T.L.M.
Thierry Le Moign est un artiste plasticien, peintre et photographe.
T.L.M. commence à peindre à 17 ans, en 1966.
Après Mai 68, année de son Bac (qu'il n'obtient pas, comme quoi il n'était pas donné), il part en Inde en stop la veille de Noël avec l'équivalent d'une dizaine d'euros. Il y restera un an et demi et il poursuivra une vie de beatnik durant une décennie, puis reprendra ses études (équivalence de Bac en 1979 et DESS de Psycho clinique en 1985 option toxicologie).
1975, T.L.M. exposera deux toiles au Musée des Beaux-Arts de Nantes en même temps que Simone Le Moign (peintre nantaise genre "naïf", homonyme du nom de sa mère). Une des peintures se nomme "Jeune fille espérant n'avoir jamais à mettre les pieds dans un commissariat de police" (la toile représente une jeune fille nue, agenouillée de dos sur une plage, les mains jointes et regardant le soleil l'irradiant de ses rayons)

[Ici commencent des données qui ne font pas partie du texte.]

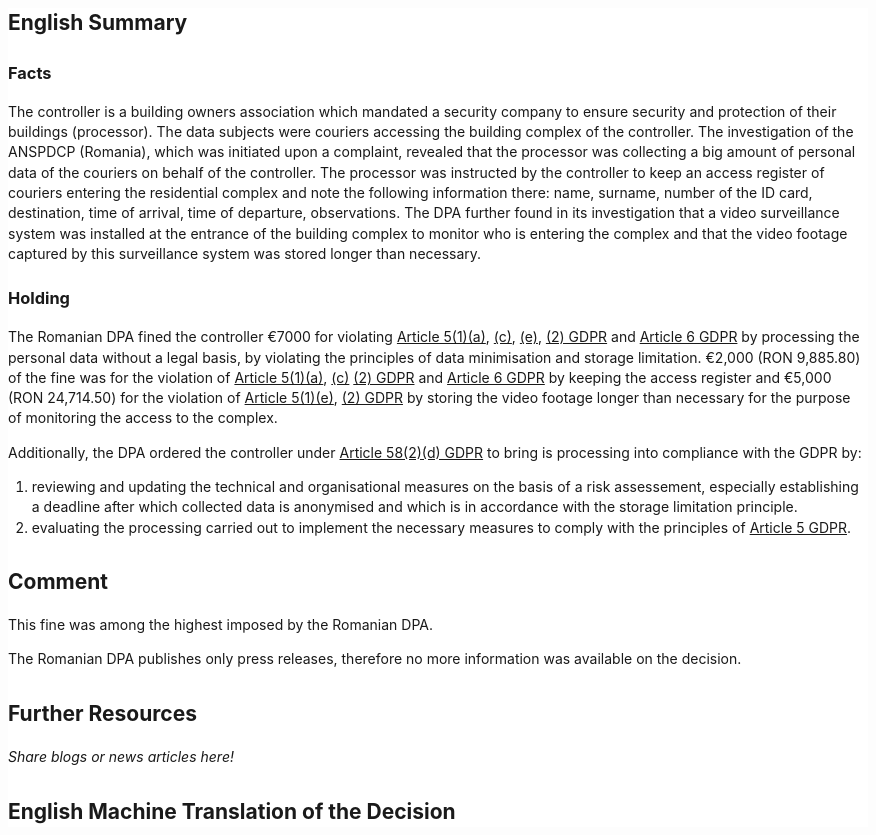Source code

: ## English Summary

### Facts

The controller is a building owners association which mandated a security company to ensure security and protection of their buildings (processor). The data subjects were couriers accessing the building complex of the controller. The investigation of the ANSPDCP (Romania), which was initiated upon a complaint, revealed that the processor was collecting a big amount of personal data of the couriers on behalf of the controller. The processor was instructed by the controller to keep an access register of couriers entering the residential complex and note the following information there: name, surname, number of the ID card, destination, time of arrival, time of departure, observations. The DPA further found in its investigation that a video surveillance system was installed at the entrance of the building complex to monitor who is entering the complex and that the video footage captured by this surveillance system was stored longer than necessary.

### Holding

The Romanian DPA fined the controller €7000 for violating [Article 5(1)(a)](/index.php?title=Article_5_GDPR#1a "Article 5 GDPR"), [(c)](/index.php?title=Article_5_GDPR#1c "Article 5 GDPR"), [(e)](/index.php?title=Article_5_GDPR#1e "Article 5 GDPR"), [(2) GDPR](/index.php?title=Article_5_GDPR#2 "Article 5 GDPR") and [Article 6 GDPR](/index.php?title=Article_6_GDPR "Article 6 GDPR") by processing the personal data without a legal basis, by violating the principles of data minimisation and storage limitation. €2,000 (RON 9,885.80) of the fine was for the violation of [Article 5(1)(a)](/index.php?title=Article_5_GDPR#1a "Article 5 GDPR"), [(c)](/index.php?title=Article_5_GDPR#1c "Article 5 GDPR") [(2) GDPR](/index.php?title=Article_5_GDPR#1c "Article 5 GDPR") and [Article 6 GDPR](/index.php?title=Article_5_GDPR#1c "Article 5 GDPR") by keeping the access register and €5,000 (RON 24,714.50) for the violation of [Article 5(1)(e)](/index.php?title=Article_5_GDPR#1e "Article 5 GDPR"), [(2) GDPR](/index.php?title=Article_5_GDPR#2 "Article 5 GDPR") by storing the video footage longer than necessary for the purpose of monitoring the access to the complex.

Additionally, the DPA ordered the controller under [Article 58(2)(d) GDPR](/index.php?title=Article_58_GDPR#2d "Article 58 GDPR") to bring is processing into compliance with the GDPR by:

1.  reviewing and updating the technical and organisational measures on the basis of a risk assessement, especially establishing a deadline after which collected data is anonymised and which is in accordance with the storage limitation principle.
2.  evaluating the processing carried out to implement the necessary measures to comply with the principles of [Article 5 GDPR](/index.php?title=Article_5_GDPR "Article 5 GDPR").

## Comment

This fine was among the highest imposed by the Romanian DPA.

The Romanian DPA publishes only press releases, therefore no more information was available on the decision.

## Further Resources

_Share blogs or news articles here!_

## English Machine Translation of the Decision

Il commence la photographie en 1975.
Ses "Body-writing" prennent corps en Octobre 1984 à Paris suite à une lecture d'une interview de Marguerite Duras dans Libé sur la spécificité de l'écriture féminine.
Pour T.L.M. l'écriture transcende le corps et l'habille. S'y rajoute le plaisir ludique du parcours du pinceau sur la peau et des jeux de mots.
Son axe militant: la liberté du corps (et de l'esprit (ou vice-versa, lequel contient l'autre?)) sous toutes ses formes. Ce travail avait été très bien accueilli par la critique, mais des déboires judiciaires vont lui faire éclipse totale pour une longue période.
Toujours dans le rapport au corps, T.L.M. pratique aussi le "Body Painting" notamment avec sa série des "Nombrils". Petits tableaux minimalistes souvent monochromes en aplat ventral où le grain de la peau remplace le grain de la toile. L'ombilic à trait à l'immanence. Voir le dessin de l'homme de Vitruve de Léonard: le centre du carré n'est pas identique au centre du cercle.
En l'an 2000, la fin du monde n'ayant pas eu lieu ni le méchant bug promis, T.L.M. fonde une petite famille et ne s'occupe plus du monde artistique, par respect aux trois ordres: création, récréation, procréation.
2017, T.L.M. croise le chemin de Franck Moinel qui lui propose de reprendre le collier et de montrer son travail au "Mekano" à Rezé, ce qu'ils font au mois de Juin. T.L.M. possède encore beaucoup d'oeuvres qui n'ont pas encore vu de cimaises: avis aux amateurs. Il est aussi en train de finaliser en ce mois de novembre 2018 un travail commencé en 1982: vive la procrastination et la sérendipité!